Concerned family members are saying that the covered area prevents them from paying respects to their loved ones underneath.

The piece of land functions largely as a private garden on top of the graves, which are almost entirely unmarked and off limits, even to those with ancestors just below the flowers.

When Rene Monié of San Francisco visited the field in search of his great grandmother, who was moved there in the 1930's, he was surprised to find that her final resting place was laden with flowers.

Similarly, John Rector of Canby, Oregon was looking to pay respects to his great grandfather, only to find a host of flowers surrounding the area in which he lays.

"That's when I realized that this isn't a cemetery, this is a nursery production, cut flowers," said Rector.

The relatively small piece of land is just one piece of the larger Greenlawn landholding, the area to which a portion of the San Francisco Oddfellows Cemetery was relocated in the 1930's.

Over the years, ownership entities changed, property lines were redrawn and, by the early 2000's, the old grave markers had given way to soil, pipes and flowers.

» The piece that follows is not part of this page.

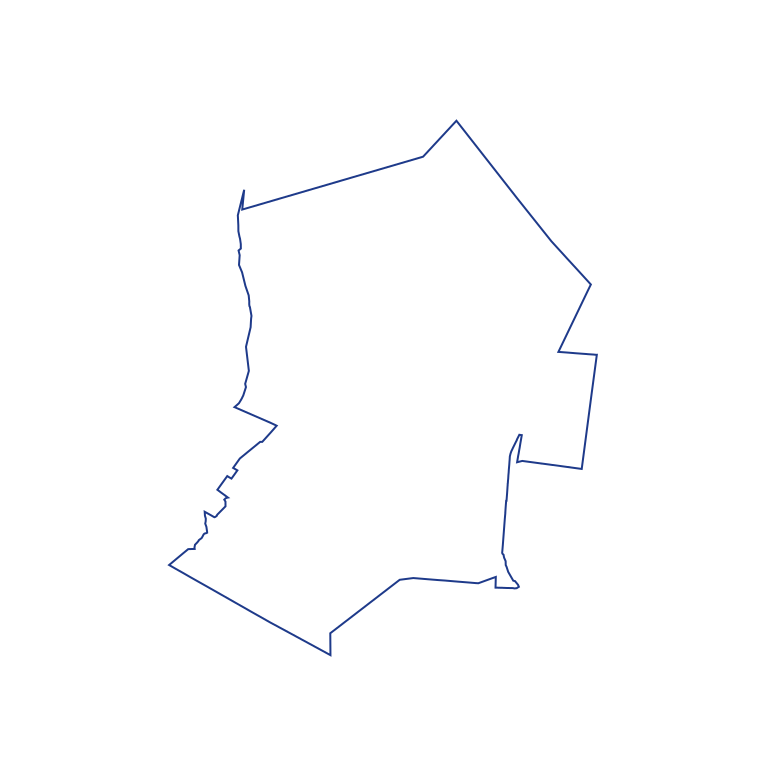 the district of Bustamante, Nuevo León, Mexico, rotated 30°
{"feature_id": "50627088B226456394087", "entity_name": "Bustamante", "entity_type": "district", "adm_level": 2, "iso_a3": "MEX", "parent_name": "Mexico", "parent_adm1": "Nuevo León", "projection": "mercator", "projection_center": [-100.55, 26.571], "detail": "fine", "context": "isolated", "style": "outline", "palette": "blue", "viewbox_px": 768, "rotation_deg": 30, "n_neighbors": 0, "source": "geoboundaries", "source_scale": "gbopen_adm2", "svg_char_len": 2829}
<svg xmlns="http://www.w3.org/2000/svg" viewBox="0 0 768 768"><g transform="rotate(30 384 384)"><path d="M165.8,285.7L173.1,311.1L173.6,311.8L178.5,319.4L181.5,324.5L185.0,328.5L186.7,330.2L190.0,334.4L192.3,338.3L191.3,341.1L194.6,344.6L198.9,353.4L205.3,358.3L215.0,368.4L222.5,374.9L226.0,379.8L227.4,382.3L228.6,383.9L228.9,384.0L229.5,384.5L235.2,391.3L236.3,394.0L240.1,401.5L245.9,420.8L260.4,440.2L263.7,453.3L266.0,455.7L267.9,464.5L267.9,465.8L268.0,466.2L268.1,468.8L268.0,473.2L266.1,478.8L305.6,474.3L310.2,473.9L311.9,473.8L310.2,482.4L309.0,488.0L307.5,495.0L305.7,496.0L299.6,512.1L296.4,520.6L295.8,526.9L295.3,532.1L295.8,532.1L300.2,532.1L299.6,538.4L299.2,542.2L298.3,542.2L296.7,542.2L294.3,542.1L293.3,551.9L292.6,558.9L295.2,559.2L296.6,559.4L305.6,560.4L304.8,561.1L304.0,562.2L303.5,564.0L305.5,565.1L307.9,569.2L304.9,580.7L305.1,581.7L304.4,583.4L303.7,584.2L298.5,584.2L292.6,584.3L294.8,587.6L297.0,589.7L298.2,592.0L299.0,594.3L301.6,596.5L304.6,600.3L305.2,601.2L304.6,602.1L304.1,602.5L303.9,602.8L303.4,603.2L303.2,603.7L303.0,604.5L303.1,606.5L303.1,608.6L302.9,609.1L302.4,610.2L301.7,611.9L301.8,613.1L301.6,613.8L301.5,614.5L300.7,617.7L301.6,620.3L302.5,621.5L297.0,624.9L294.9,630.5L288.4,648.2L291.4,648.2L296.6,648.2L304.9,648.1L312.7,648.1L323.7,648.0L332.4,647.9L348.0,647.8L363.8,647.7L382.6,647.6L382.9,647.6L405.0,647.4L425.9,646.8L473.2,645.6L462.1,626.7L495.5,545.7L506.4,537.4L519.5,531.2L529.2,526.6L534.7,523.9L546.2,518.5L556.5,513.6L563.1,510.5L565.3,509.4L571.7,501.8L575.4,497.4L577.3,495.2L582.4,504.6L586.6,502.3L586.9,502.2L587.1,502.1L587.3,501.9L591.7,499.6L597.7,496.3L599.2,495.8L601.0,494.5L602.2,492.2L600.5,490.9L596.0,489.2L594.3,489.7L585.5,484.6L581.5,481.0L580.0,480.0L577.9,476.6L574.9,474.4L573.8,473.2L572.9,472.1L571.6,471.8L570.8,471.2L567.5,464.2L560.0,448.6L556.1,440.5L553.5,434.9L553.3,434.7L553.2,434.4L552.6,433.2L550.6,429.1L548.2,424.1L548.5,423.9L545.3,417.2L542.0,410.5L541.6,409.6L541.0,408.6L540.9,408.1L539.7,405.7L539.0,404.1L537.3,400.7L536.3,398.5L535.0,395.9L533.0,391.6L531.1,387.7L530.9,387.2L529.2,383.8L528.4,381.1L528.1,379.6L527.9,378.5L527.8,377.0L527.6,374.7L527.3,370.1L527.3,369.9L527.2,368.8L527.1,366.2L526.9,365.8L526.6,360.3L528.9,359.4L531.9,367.6L533.4,371.5L534.2,373.8L535.4,377.0L536.1,379.1L536.9,381.2L538.4,385.2L542.2,381.5L559.7,374.3L559.9,374.3L560.1,374.1L560.4,374.0L567.9,370.9L568.4,370.7L570.4,369.9L570.8,369.7L597.7,358.7L569.2,289.9L554.0,253.0L553.7,252.3L553.4,252.5L551.5,253.4L551.0,253.6L545.3,256.4L544.6,256.7L541.5,258.2L535.5,261.1L526.0,265.6L519.6,268.7L519.0,269.0L513.8,200.5L513.4,194.4L493.6,188.1L480.2,183.9L476.8,182.8L457.6,176.7L406.7,156.7L315.1,119.8L304.2,167.6L252.1,222.1L250.6,223.7L245.6,228.9L174.0,303.8L165.8,285.7Z" fill="none" stroke="#1e3a8a" stroke-width="2"/></g></svg>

"You see there is a grave marker here that has been removed, by the plowing, and you see over there? They go deep into the ground!" pointed out Monié .

KPIX 5 reached out to the cemetery to determine the particulars of the flower operation and what lies beneath it, but they have not yet returned any calls.

KPIX 5 also learned that the cemetery has been reluctant to engage in discussions with family members who have no access to the grounds.

"You could tell it was a struggle, they would rather people just not know, and just keep driving by," said Rector.

Monié asked the California Cemetery and Funeral Bureau to investigate how the burial plots are maintained and if the correct rules and regulations are being followed.

According to the bureau, currently there is "insufficient evidence to support a violation." The cemetery said that an "open investigation" is underway.

"We don't want any money. We don't want a public case or anything. We just want the nursery to go, we want access to the grounds, and access to our families," said Monié.